Brieffreundschaftsprojekt mit der Malvern St James Girls´ School

ENGLISH IS FUN!!! Seit August 2016 verständigen sich 16 Schülerinnen aus den jetzigen Klassen 8a und 8b per altmodische Art – Postbriefen – mit Schülerinnen aus der Malvern St James Girls´School in Worcestershire/England. Mit der Deutschlehrerin Frau Zimnowodski aus England rief Frau Liesenberg dieses Brieffreundschaftsprojekt ins Leben. Die Schülerinnen lernten sich über Profile kennen und schreiben nun regelmäßig Briefe nach England und warten sehnsüchtig auf Antworten der englischsprachigen Schülerinnen. Leider dauert es manchmal sehr lange, bis die erwarteten Antworten kommen. Themen sind Hobbies, Familie, Haustiere aber auch Fragen aus Wirtschaft und Politik. Es macht den Schülerinnen großen Spaß, die Briefe zu schreiben, zu bemalen und mit lustigen Stickern zu bekleben. Das Ziel des Brieffreundschaftsprojektes ist ein Schüleraustausch zwischen unseren beiden Schulen im kommenden Schuljahr.

A. Liesenberg

Sprachreise nach Irland

Seit einigen Jahren besteht für unsere Schülerinnen die Möglichkeit, eine zweiwöchige Sprachreise in der landschaftlich sehr reizvollen westirischen Küstenstadt Galway zu verbringen. Dieses Angebot richtet sich an die Jahrgangsstufen 7 bis 9 des Gymnasial- und Realschulzweiges. Die Schülerinnen sind in Gastfamilien untergebracht, gehen vormittags zur Sprachschule Atlantic Language School und nehmen an zahlreichen Nachmittags- bzw. Abendaktivitäten teil sowie an zwei Ganztagesausflügen.

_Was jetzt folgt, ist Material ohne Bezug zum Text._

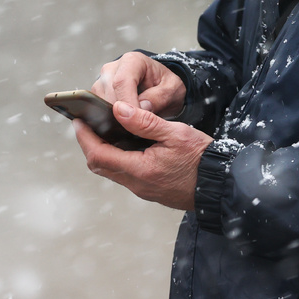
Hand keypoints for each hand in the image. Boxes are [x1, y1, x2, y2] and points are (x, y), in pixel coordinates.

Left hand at [74, 100, 212, 210]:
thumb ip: (145, 121)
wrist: (220, 185)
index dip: (85, 137)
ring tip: (101, 127)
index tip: (78, 121)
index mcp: (140, 169)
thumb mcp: (175, 133)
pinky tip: (122, 141)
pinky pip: (123, 172)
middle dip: (88, 143)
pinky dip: (116, 156)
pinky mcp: (148, 188)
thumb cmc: (201, 159)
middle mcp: (137, 183)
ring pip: (110, 169)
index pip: (99, 155)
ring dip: (101, 150)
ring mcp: (142, 188)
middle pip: (100, 165)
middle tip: (85, 123)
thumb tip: (118, 110)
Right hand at [93, 52, 185, 118]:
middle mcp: (113, 68)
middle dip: (121, 114)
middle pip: (108, 93)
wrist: (160, 86)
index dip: (128, 103)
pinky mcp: (98, 94)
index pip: (122, 82)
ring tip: (132, 126)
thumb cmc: (165, 85)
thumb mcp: (172, 90)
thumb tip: (141, 107)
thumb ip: (159, 97)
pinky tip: (123, 124)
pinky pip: (97, 108)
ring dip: (114, 117)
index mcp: (132, 61)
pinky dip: (109, 119)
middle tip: (137, 128)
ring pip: (100, 102)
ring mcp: (102, 81)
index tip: (136, 121)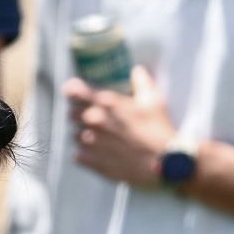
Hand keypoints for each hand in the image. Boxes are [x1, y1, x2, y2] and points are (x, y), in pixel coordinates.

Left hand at [65, 66, 173, 186]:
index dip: (72, 90)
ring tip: (103, 138)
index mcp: (107, 103)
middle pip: (72, 113)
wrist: (161, 164)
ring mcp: (89, 142)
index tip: (72, 92)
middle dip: (80, 114)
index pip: (75, 91)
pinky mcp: (89, 160)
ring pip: (74, 134)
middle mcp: (93, 120)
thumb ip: (142, 82)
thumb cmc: (158, 131)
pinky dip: (85, 153)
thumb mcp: (154, 101)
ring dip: (84, 134)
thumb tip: (137, 70)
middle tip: (97, 118)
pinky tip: (101, 152)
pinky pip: (77, 154)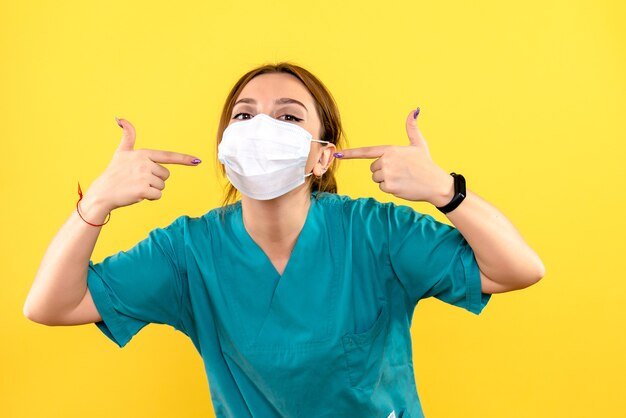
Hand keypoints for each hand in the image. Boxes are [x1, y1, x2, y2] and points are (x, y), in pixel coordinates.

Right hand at [81, 118, 200, 217]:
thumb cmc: (114, 173)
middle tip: (138, 180)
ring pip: (162, 186)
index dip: (184, 159)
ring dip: (152, 189)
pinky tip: (137, 194)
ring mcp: (144, 176)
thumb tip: (121, 118)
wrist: (103, 192)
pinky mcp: (143, 189)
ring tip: (136, 186)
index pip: (168, 156)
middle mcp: (145, 163)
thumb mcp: (121, 152)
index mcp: (143, 153)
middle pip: (166, 175)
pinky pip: (158, 195)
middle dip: (156, 180)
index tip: (197, 161)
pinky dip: (150, 197)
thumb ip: (127, 136)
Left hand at [336, 109, 453, 204]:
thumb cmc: (426, 164)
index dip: (351, 153)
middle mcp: (387, 160)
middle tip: (400, 171)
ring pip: (376, 178)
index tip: (338, 155)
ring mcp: (387, 174)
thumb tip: (414, 110)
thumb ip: (412, 128)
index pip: (367, 151)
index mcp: (390, 149)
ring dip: (386, 180)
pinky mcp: (389, 186)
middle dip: (383, 171)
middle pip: (373, 168)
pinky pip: (381, 187)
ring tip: (402, 178)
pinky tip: (402, 186)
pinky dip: (390, 188)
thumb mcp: (419, 144)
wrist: (435, 184)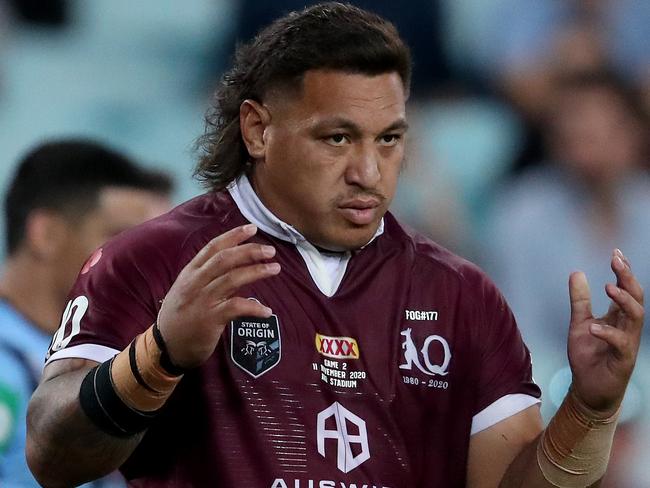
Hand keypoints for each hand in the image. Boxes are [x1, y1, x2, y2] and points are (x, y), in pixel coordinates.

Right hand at [157, 224, 279, 368]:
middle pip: (225, 259)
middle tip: (270, 250)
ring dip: (257, 272)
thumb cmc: (180, 317)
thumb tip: (238, 266)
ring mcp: (202, 300)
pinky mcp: (209, 319)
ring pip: (232, 279)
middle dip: (249, 251)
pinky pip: (236, 307)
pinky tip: (267, 311)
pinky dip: (254, 308)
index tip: (252, 228)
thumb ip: (209, 277)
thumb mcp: (188, 290)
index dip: (233, 236)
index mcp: (190, 272)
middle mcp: (195, 283)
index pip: (213, 247)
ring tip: (275, 268)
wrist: (165, 347)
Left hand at [567, 249, 643, 415]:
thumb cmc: (588, 357)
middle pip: (636, 298)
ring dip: (624, 301)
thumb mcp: (579, 323)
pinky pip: (621, 344)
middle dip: (628, 278)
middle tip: (616, 261)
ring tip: (608, 287)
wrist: (588, 390)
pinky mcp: (623, 360)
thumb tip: (577, 272)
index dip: (623, 272)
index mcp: (618, 318)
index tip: (616, 253)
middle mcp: (627, 328)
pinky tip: (594, 327)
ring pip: (636, 317)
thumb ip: (579, 300)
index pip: (626, 290)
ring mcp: (628, 343)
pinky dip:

Diese Sprachreise ist keine Schulveranstaltung der Marienschule, sondern wird von der Atlantic Language School in Galway, Irland angeboten. Die Sprachreise findet in den letzten beiden Wochen vor den Sommerferien statt.

Die nächste Irland-Sprachreise findet 2020 statt. Informationen folgen im Schuljahr 2019/20.

Montpellier – Südfrankreich

Abfahrt war um 14 Uhr am Frankfurter Hauptbahnhof. Als wir schließlich Abschied genommen hatten, saßen wir auch schon samt Gepäck im TGV nach Avignon, von wo aus wir mit dem Bus nach Montpellier fuhren. Freundlich und offenherzig wurden wir von unseren Gasteltern empfangen und zu unseren neuen Unterkünften gebracht. Am nächsten Morgen ging es für uns das erste Mal in die LSF Sprachschule, wo wir jeden Tag fast vier Stunden Französischunterricht hatten.